7. It's risk capital. No, your home isn't the stock market and you shouldn't view it as the way to get rich. But if the economy does surprise us all and start booming, sooner or later real estate prices will head up again, too. One lesson from the last few years is that stocks are incredibly hard for most normal people to own in large quantities—for practical as well as psychological reasons. Equity in a home is another way of linking part of your portfolio to the long-term growth of the economy—if it happens—and still managing to sleep at night.

8. It's forced savings. If you can rent an apartment for $2,000 month instead of buying one for $2,400 a month, renting may make sense. But will you save that $400 for your future? A lot of people won't. Most, I dare say. Once again, you have to do your math, but the part of your mortgage payment that goes to principal repayment isn't a cost. You're just paying yourself by building equity. As a forced monthly saving, it's a good discipline.

9. There is a lot to choose from. There is a glut of homes in most of the country. The National Association of Realtors puts the current inventory at around 4 million homes. That's below last year's peak, but well above typical levels, and enough for about a year's worth of sales. More keeping coming onto the market, too, as the banks slowly unload their inventory of unsold properties. That means great choice, as well as great prices.

10. Sooner or later, the market will clear. Demand and supply will meet. The population is forecast to grow by more than 100 million people over the next 40 years. That means maybe 40 million new households looking for homes.
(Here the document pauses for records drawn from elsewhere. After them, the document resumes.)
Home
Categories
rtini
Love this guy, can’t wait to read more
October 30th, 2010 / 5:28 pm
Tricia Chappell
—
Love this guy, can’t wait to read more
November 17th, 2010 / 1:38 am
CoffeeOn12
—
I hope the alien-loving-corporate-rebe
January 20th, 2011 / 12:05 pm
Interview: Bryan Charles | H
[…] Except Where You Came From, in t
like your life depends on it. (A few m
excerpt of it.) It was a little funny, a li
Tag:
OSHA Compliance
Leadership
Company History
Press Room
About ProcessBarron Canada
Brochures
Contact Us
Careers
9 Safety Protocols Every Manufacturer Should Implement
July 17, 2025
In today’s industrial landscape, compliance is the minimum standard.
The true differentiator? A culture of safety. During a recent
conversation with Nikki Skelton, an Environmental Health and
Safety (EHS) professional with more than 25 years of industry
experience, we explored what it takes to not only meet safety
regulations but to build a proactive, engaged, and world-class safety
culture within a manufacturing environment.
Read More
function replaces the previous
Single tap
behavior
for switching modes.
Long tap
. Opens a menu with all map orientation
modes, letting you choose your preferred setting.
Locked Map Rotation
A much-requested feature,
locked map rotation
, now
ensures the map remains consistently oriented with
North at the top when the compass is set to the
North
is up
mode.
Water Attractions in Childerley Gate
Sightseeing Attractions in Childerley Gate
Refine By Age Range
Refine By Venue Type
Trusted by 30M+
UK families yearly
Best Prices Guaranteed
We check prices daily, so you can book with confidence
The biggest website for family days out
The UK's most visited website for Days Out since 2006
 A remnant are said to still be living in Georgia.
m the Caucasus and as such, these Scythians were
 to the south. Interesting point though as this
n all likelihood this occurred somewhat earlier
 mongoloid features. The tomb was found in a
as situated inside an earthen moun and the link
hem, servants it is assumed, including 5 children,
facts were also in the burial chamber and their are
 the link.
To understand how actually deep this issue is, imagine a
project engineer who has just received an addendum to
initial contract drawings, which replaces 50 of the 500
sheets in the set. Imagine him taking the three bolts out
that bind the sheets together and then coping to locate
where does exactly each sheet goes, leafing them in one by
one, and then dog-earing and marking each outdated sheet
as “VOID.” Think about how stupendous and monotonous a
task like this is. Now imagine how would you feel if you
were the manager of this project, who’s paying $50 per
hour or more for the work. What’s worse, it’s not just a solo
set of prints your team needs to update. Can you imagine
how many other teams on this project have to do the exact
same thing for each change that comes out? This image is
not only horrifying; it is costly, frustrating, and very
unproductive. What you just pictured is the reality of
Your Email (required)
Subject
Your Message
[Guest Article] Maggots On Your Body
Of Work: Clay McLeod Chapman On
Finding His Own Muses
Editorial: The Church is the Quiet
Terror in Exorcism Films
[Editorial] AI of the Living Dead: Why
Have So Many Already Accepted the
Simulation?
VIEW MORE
Meanwhile, this housing glut will work itself out. Many of the homes will be bought. But many more will simply be destroyed—either deliberately, or by inaction. This is already happening. Even two years ago, when I toured the housing slump in western Florida, I saw bankrupt condo developments that were fast becoming derelict. And, finally, a lot of the "glut" simply won't matter: It's concentrated in a few areas, like Florida and Nevada. Unless you live there, the glut won't have any long-term impact on housing supply in your town.